On the second day of oral arguments on the constitutionality of the Affordable Care Act’s individual mandate to purchase health insurance, the Supreme Court weighed the federal government’s argument that health care is different from all other products.
The central challenge to the mandate raised by Paul Clement, the lawyer representing Florida and 25 other states, is that if the government could force citizens to purchase health insurance, then it could force individuals to purchase anything.
“The power to compel a person to enter into an unwanted commercial relationship is not some modest step necessary and proper to perfect Congress’ authority to regulate existing commercial intercourse,” Clement wrote in his brief to the Court. “It is a revolution in the relationship between the central government and the governed.”
Donald Verrilli, Solicitor General arguing on behalf of the federal government, defends the mandate by citing two provisions of the U.S. Consitution: Congress’ power to collect taxes, and its ability to regulate interstate commerce.
Yesterday, Verrilli argued that the fees incurred for failing to purchase insurance didn’t constitute a “tax”; rather, they constituted a “penalty.” But today, Verrilli had to argue that the mandate was constitutional, in part, because those penalties were collected in the same manner as taxes, and therefore were within Congress’ authority to levy.
The other part of Verrilli’s argument addresses Clement’s challenge more specifically: Congress has the authority to regulate interstate commerce, and can force people to purchase health insurance in the name of regulating such commerce. Clement argues that giving Congress the power to force people to enter into a market, in this case by purchasing insurance, is a power both unprecedented and un-enumerated.

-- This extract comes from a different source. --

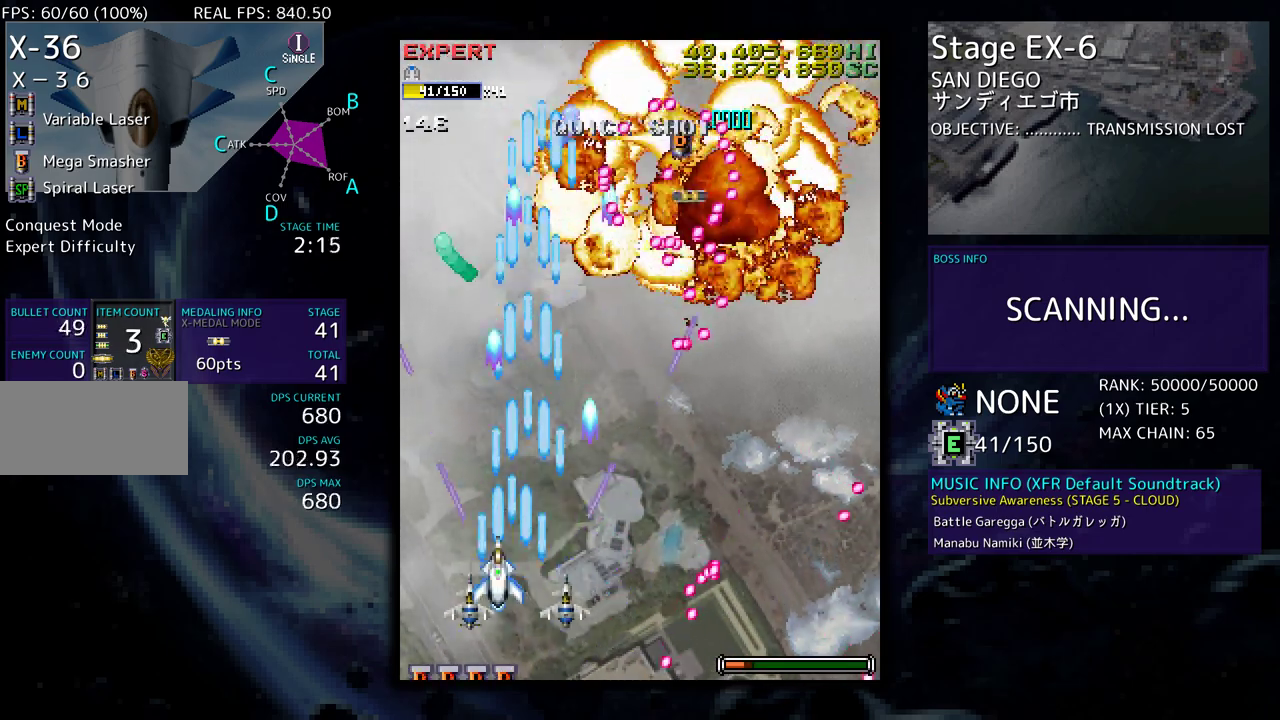
{"buttons": ["DPAD_LEFT"], "events": [[167, "DPAD_LEFT", "up"], [250, "DPAD_RIGHT", "down"], [300, "DPAD_UP", "up"], [350, "DPAD_DOWN", "down"], [417, "DPAD_RIGHT", "up"], [450, "DPAD_LEFT", "down"], [483, "DPAD_DOWN", "up"]]}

On the other hand, the government says that it’s not forcing anyone into a market: every American is already in the health care market, whether they purchase insurance or not.
“Individuals without insurance actively participate in the health care market, but they pay only a fraction of the cost of the services they consume,” Verrilli writes in his argument summary. “These costs are shifted to other market participants, raising the average family’s annual health insurance premiums by more than $1,000.”
The uninsured “externalize the risks and costs” of their health care; the individual mandate “will require that they internalize them,” he argues. “This is classic economic regulation of an economic conduct.”
On Tuesday, the Court was most interested in determining whether upholding the mandate would set a precedent for Congress to force citizens to purchase other products in the future.
The federal government argues that health care is different from any other product, and requiring people to purchase health insurance would not open the door for Congress to require the purchase of other goods and services.
Over more than two hours this morning, Supreme Court Justices compared health insurance to food, car insurance, fire and police services, funeral insurance, cell phones, and gym membership. Might the government find reasons to compel the purchase of these products at some future date if the individual mandate were upheld?
Justices John Roberts, Samuel Alito, and Anthony Kennedy were the most active in pursuing these comparisons. Justice Alito asked specifically if the government couldn’t mandate the purchase of funeral insurance – everyone will eventually use health care, the government argues, but won’t everyone also eventually die?
Verrilli countered that in this example, the cost burdens of a funeral aren’t shifted on to others, the way health care costs are.
Both Paul Clement and Michael Carvin, an attorney representing the National Federation of Independent Business and several other individuals challenging the mandate, disagreed that health care was unique enough for there to be a practical “limiting principle” that would prevent the government from mandating other purchases in the future.
Earlier in the proceedings, Justice Alito had asked Mr. Verrilli to express his limiting principle "as succinctly as you possibly can.” Verrilli made three points for why health insurance was unique: it’s virtually certain every American will need it, and impossible to predict when; citizens receive care even if they can’t afford it; and to not require insurance would be to allow cost-shifting that distorts the market, which makes up more than 17 percent of the national economy.
Michael Carvin, arguing against the law, called this limiting principle “bogus.” Carvin echoed Clement, who said earlier in the proceedings that the government’s justification had no limiting principles.
It’s a matter that the case is likely to turn on, and at least one legal expert thinks the odds favor the opponents of the mandate.
CNN legal analyst Jeffrey Toobin told the network that he believed Solicitor General Verrilli’s performance was “a train wreck for the Obama administration.”
“He was not ready for the answers for the conservative justices,” Toobin said.
Verrilli would have to win over the four liberal Supreme Court Justices, as well as swing-voter Anthony Kennedy, presumably. As of Tuesday afternoon, Toobin said he thought Kennedy was a “lost cause.”